If I am testing using a Chinese characters, How can I verify the resultant UTF-8 string is correct?
You can also use the ATL String Conversion Macros - to convert from UTF-16 to UTF-8 use CW2A and pass CP_UTF8 as the code page, e.g.:
CW2A utf8(buffer, CP_UTF8);
const char* data = utf8.m_psz;
The problem is you specified the WC_ERR_INVALID_CHARS flag:
Windows Vista and later: Fail if an invalid input character is encountered. If this flag is not set, the function silently drops illegal code points. A call to GetLastError returns ERROR_NO_UNICODE_TRANSLATION. Note that this flag only applies when CodePage is specified as CP_UTF8 or 54936 (for Windows Vista and later). It cannot be used with other code page values.
Your conversion function seems quite long. How does this one work for you?
//----------------------------------------------------------------------------
// FUNCTION: ConvertUTF16ToUTF8
// DESC: Converts Unicode UTF-16 (Windows default) text to Unicode UTF-8.
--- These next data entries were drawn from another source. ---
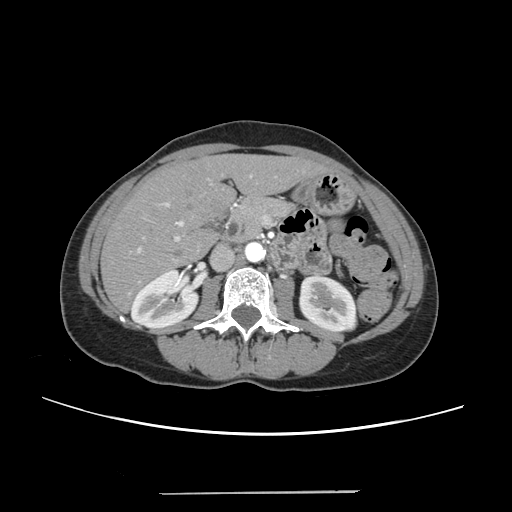
Contrast-enhanced abdominal CT, one axial slice; 120 kVp; intravenous contrast given; soft-tissue window (W 400 / L 40 HU); 512 × 512 image matrix, field of view 371 × 371 mm. From the clinical record (not read from this slice): patient: female, age 52 years at operation; diagnosis: colorectal cancer liver metastases, imaged before liver resection; multiple liver metastases: no; largest metastasis: 1.5 cm; disease in both lobes: no.
Structures marked on this image (outlined manually by an expert reader):
- liver: bounding box (x1, y1, x2, y2) in pixels: (103, 156, 322, 309)
- planned liver remnant (the part of the liver to remain after resection): (103, 157, 322, 309)
- portal vein (with intrahepatic branches): (136, 175, 252, 252)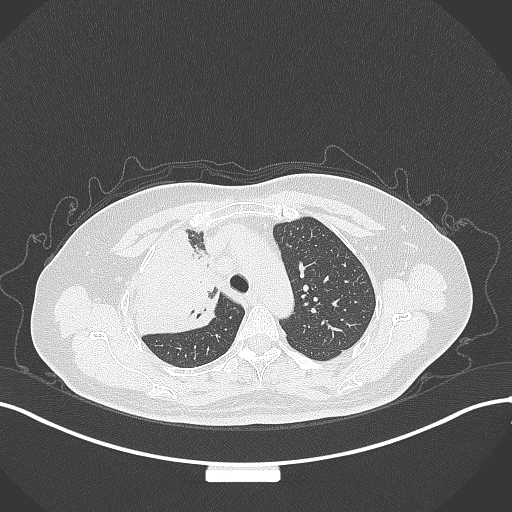
Chest CT, one axial slice; slice 234 of 309 in the series (ordered by position); reconstruction kernel B70f; lung window (W 1500 / L -600 HU); 1 mm slice thickness; 512 × 512 image matrix, field of view 400 × 400 mm. Female patient, age 60 years. From the clinical record (not read from this slice): clinical TNM (as recorded): T3 N1 M1.
Outlined on this slice (bounding box drawn by a radiologist):
- lung tumour (recorded histology: adenocarcinoma): bounding box [x1, y1, x2, y2] px = [123, 231, 225, 336]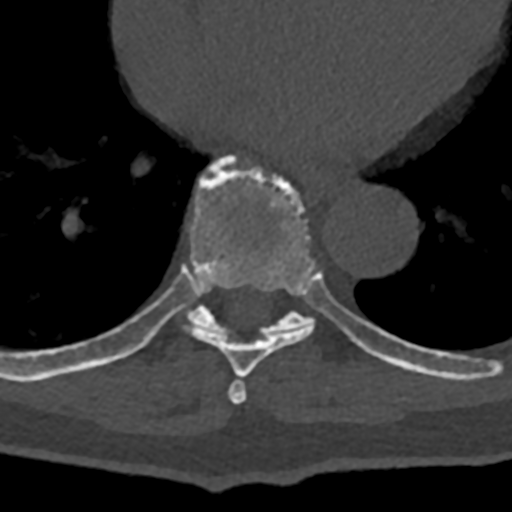
CT including the spine, one axial slice. Slice 691 of 797 in the series (ordered by position). Reconstruction kernel Br40s/3. 120 kVp. Bone window (W 1800 / L 400 HU). 512 × 512 image matrix, field of view 160 × 160 mm. Male patient, age 74 years. Case-level facts recorded for this patient, not image findings: primary cancer: renal; vertebrae with lytic lesions (as recorded): T10, L1, L2, L3, L4, L5.
Outlined on this slice (semi-automatic segmentation, software-assisted and operator-edited):
- T7 vertebra: bounding box <228,377,247,404> (left, top, right, bottom; pixels)
- T8 vertebra: <70,155,386,377>
- T9 vertebra: <104,266,432,376>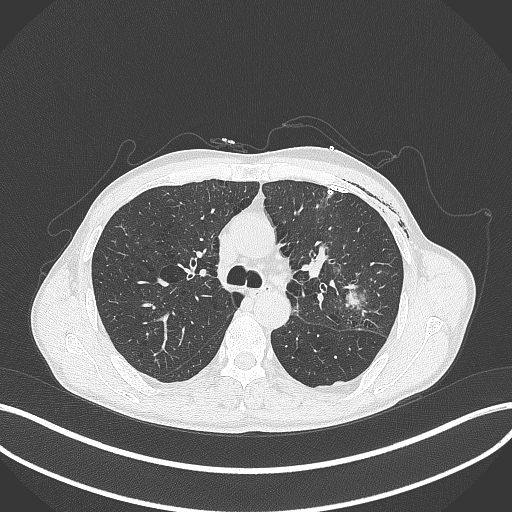
Chest CT, one axial slice. Slice 266 of 457 in the series (ordered by position). Reconstruction kernel B70f. 120 kVp. Lung window (W 1500 / L -600 HU). 1 mm slice thickness. 512 × 512 image matrix. Patient: male, 58 years. From the clinical record (not read from this slice): clinical TNM (as recorded): T3 N0 M0.
Outlined on this slice (rectangle marked by the reading radiologist):
- lung tumour (recorded histology: adenocarcinoma): bounding box [x1, y1, x2, y2] px = [341, 275, 366, 311]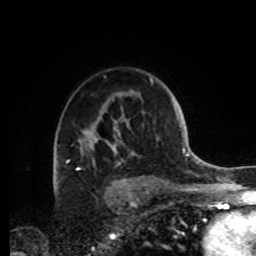
Breast MRI, one axial slice. Slice 62 of 72 in the series (ordered by position). Cropped to one breast. Dynamic contrast-enhanced series, time point 2 of 8 at this slice position (early post-contrast). 1.5 T. TE 4.2 ms, TR 7 ms. 256 × 256 image matrix, field of view 185 × 185 mm. Female patient.
Outlined on this slice (semi-automatic segmentation, software-assisted and operator-edited):
- enhancing-tissue mask used for the functional tumour volume (all voxels passing the contrast-enhancement thresholds inside the analysis volume; usually the tumour): bounding box [x1, y1, x2, y2] px = [78, 130, 120, 169]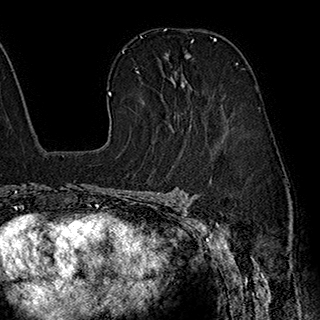
Breast MRI (dynamic contrast-enhanced), one axial slice. Slice 124 of 180 in the series (ordered by position). Cropped to one breast. Dynamic contrast-enhanced series, time point 2 of 7 at this slice position (early post-contrast). 1.5 T. TE 2.8 ms, TR 5.4 ms. 320 × 320 image matrix. Female patient.
Outlined on this slice (semi-automatically segmented with operator editing):
- enhancing-tissue mask used for the functional tumour volume (all voxels passing the contrast-enhancement thresholds inside the analysis volume; usually the tumour): box from (x=139, y=40) to (x=216, y=127) px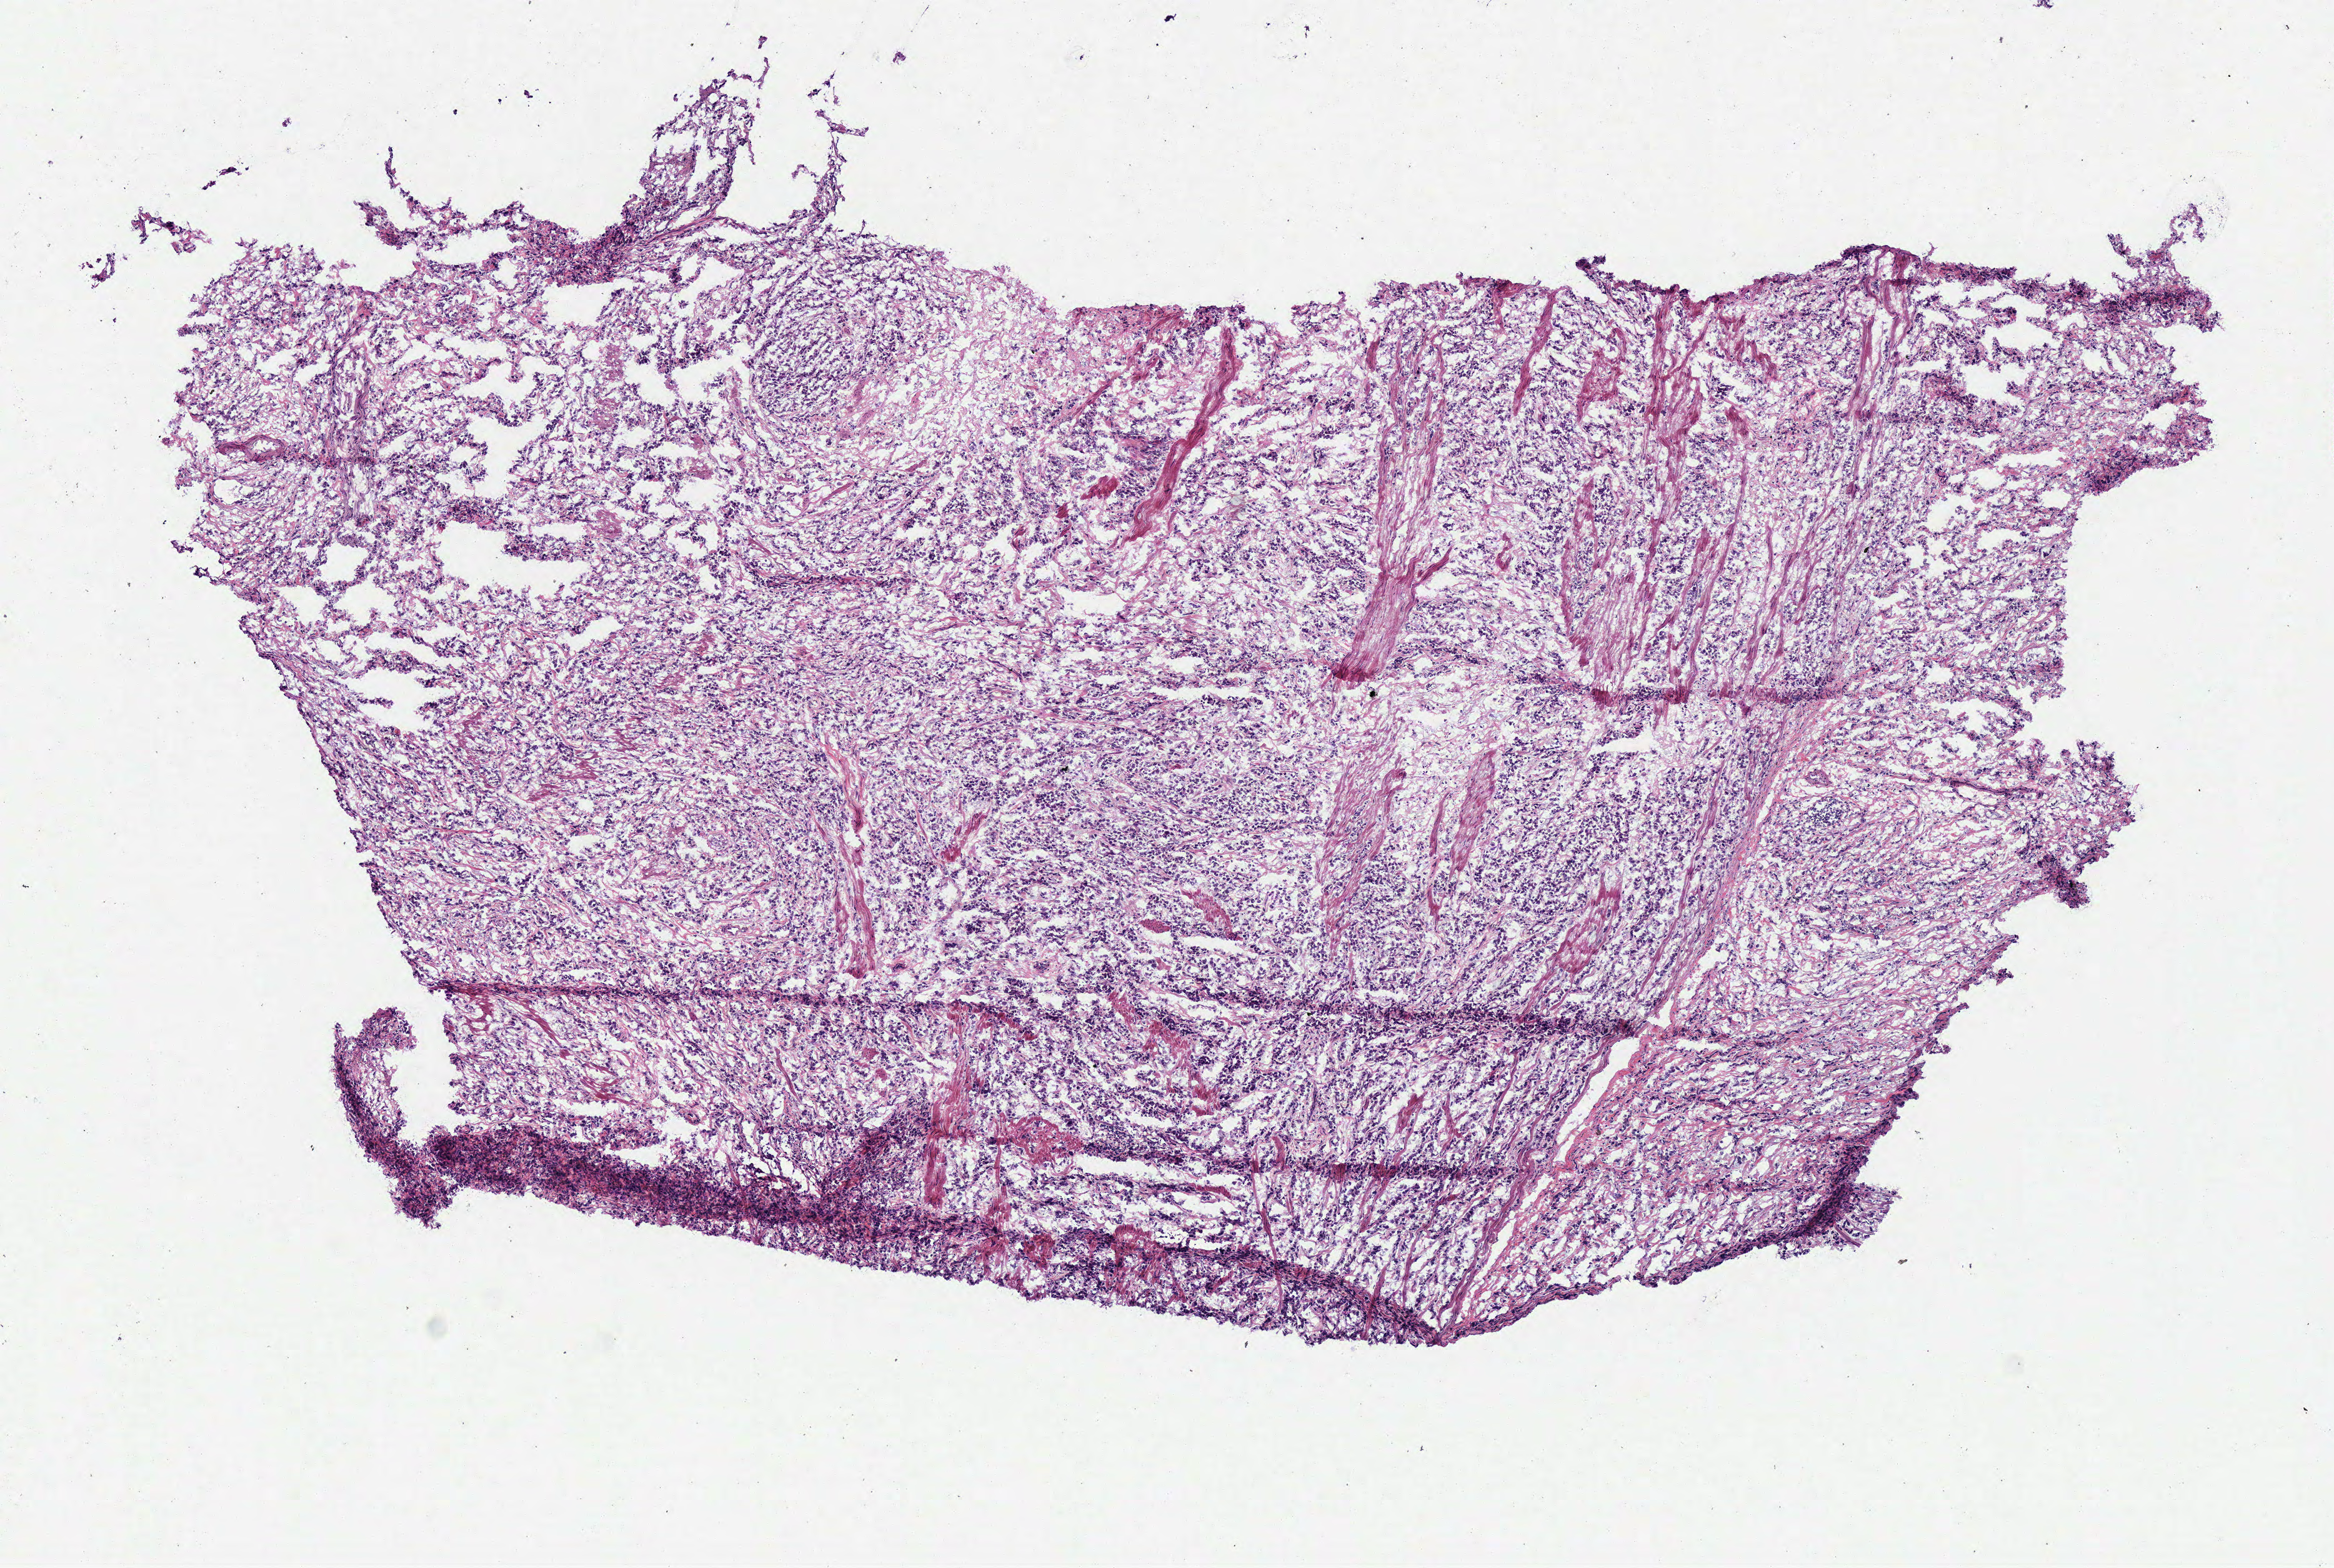
Whole-slide histology image, Hematoxylin and eosin (H&E) stained — whole scanned area (about 7.3 x 4.9 mm, acquisition: 40x scan) shown as a low-resolution overview. Frozen section from the bottom of the tissue portion. Stomach, primary tumour sample. Male, age 65 years at initial diagnosis. Histologic grade: G3 (poorly differentiated). Composition of this section per pathologist review: tumour cells 90%, tumour nuclei 80%, normal cells 0%, stromal cells 10%, necrosis 0%.
Pathologic diagnosis: Carcinoma, diffuse type (body of stomach). Lymph nodes positive (case pathology): 15 of 17 examined.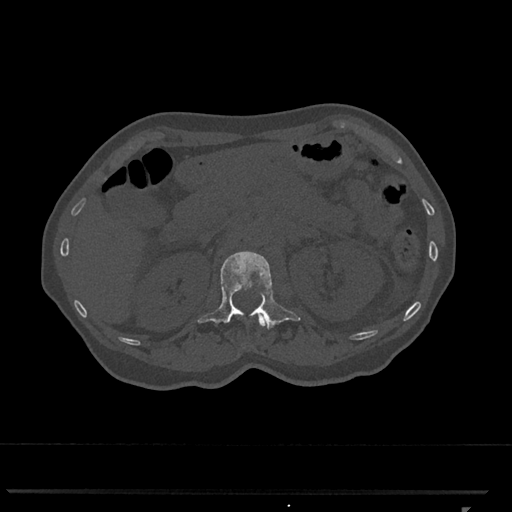
CT including the spine, one axial slice; position 411 of 793 along the scan axis; 120 kVp; bone window (W 1800 / L 400 HU); 512 × 512 image matrix, field of view 380 × 380 mm. Patient: female, 62 years. Case-level facts recorded for this patient, not image findings: primary cancer: renal.
Structures marked on this image (semi-automatically segmented with operator editing):
- L1 vertebra: bounding box [x1, y1, x2, y2] px = [198, 251, 301, 329]
- T12 vertebra: [258, 316, 265, 327]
//----------------------------------------------------------------------------
CStringA ConvertUTF16ToUTF8( __in LPCWSTR pszTextUTF16 ) {
if (pszTextUTF16 == NULL) return "";
int utf16len = wcslen(pszTextUTF16);
int utf8len = WideCharToMultiByte(CP_UTF8, 0, pszTextUTF16, utf16len,
NULL, 0, NULL, NULL );
CArray<CHAR> buffer;
buffer.SetSize(utf8len+1);
buffer.SetAt(utf8len, '\0');
WideCharToMultiByte(CP_UTF8, 0, pszTextUTF16, utf16len,
buffer.GetData(), utf8len, 0, 0 );
return buffer.GetData();
}
I see you use a function called StringCchLengthW to get the required length of the output buffer. Most of the places I look recommend using the WideCharToMultiByte function itself to tell you how many CHARs it wants.
Edit:
As Rob pointed out, you can use CW2A with the CP_UTF8 code page:
CStringA str = CW2A(wStr, CP_UTF8);
While I'm editing, I can answer your second question:
How can I verify the resultant UTF-8 string is correct?
Write it to a text file, then open it in Mozilla Firefox or an equivillant program. In the View menu, you can go to Character Encoding and switch manually to UTF-8 (assuming Firefox didn't guess it correctly to begin with). Compare it with a UTF-16 document with the same text and see if there are any differences.